Public holiday rules explained: Why some lucky Australians will get an extra day off to give them an Anzac Day long weekend – while millions miss out
- The Anzac Day public holiday will be different depending on your home state
- Only five of the country’s eight states and territories will have long weekend
- NSW, Victoria and Tasmania are the three states that will not have Monday off
The Anzac Day public holiday will be different depending on where you live with some states – including the nation’s two most populous – missing out on the annual long weekend for the second-consecutive year.
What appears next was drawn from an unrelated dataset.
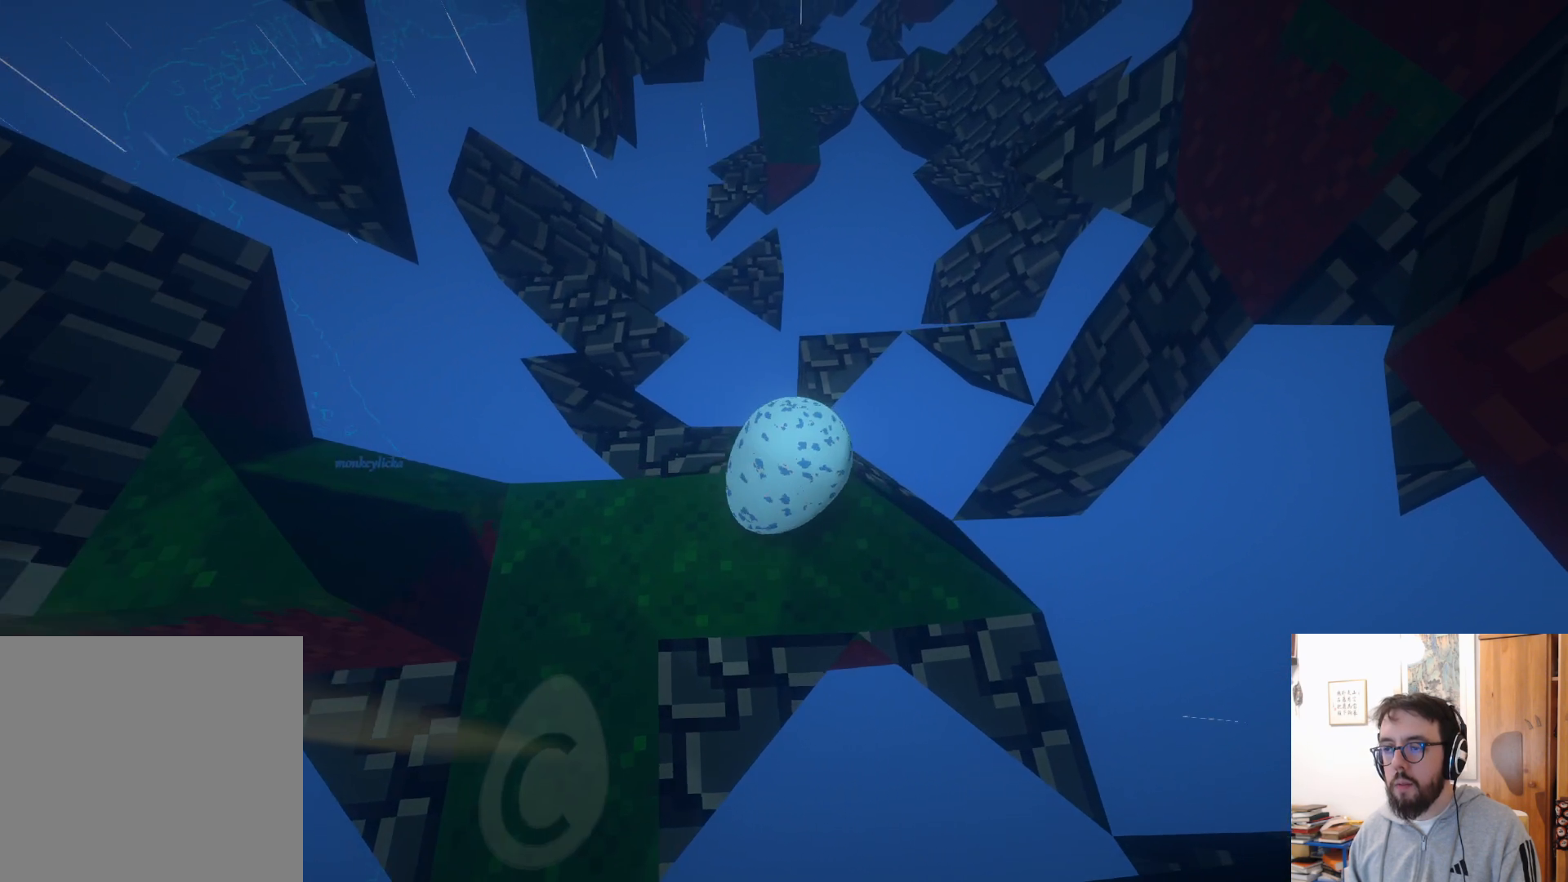
{"buttons": [], "left_stick": "up-right", "right_stick": "center", "events": [[367, "left_stick", "up-right"]]}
Only five of the country’s eight states and territories will get Monday off as a public holiday, a day after the national day of remembrance.
That is because some states do not allocate a supplementary public holiday when Anzac Day falls on the weekend like it has occurred this year.
That means most of Australians will have to wait until the Queens’ birthday in June for the next long weekend.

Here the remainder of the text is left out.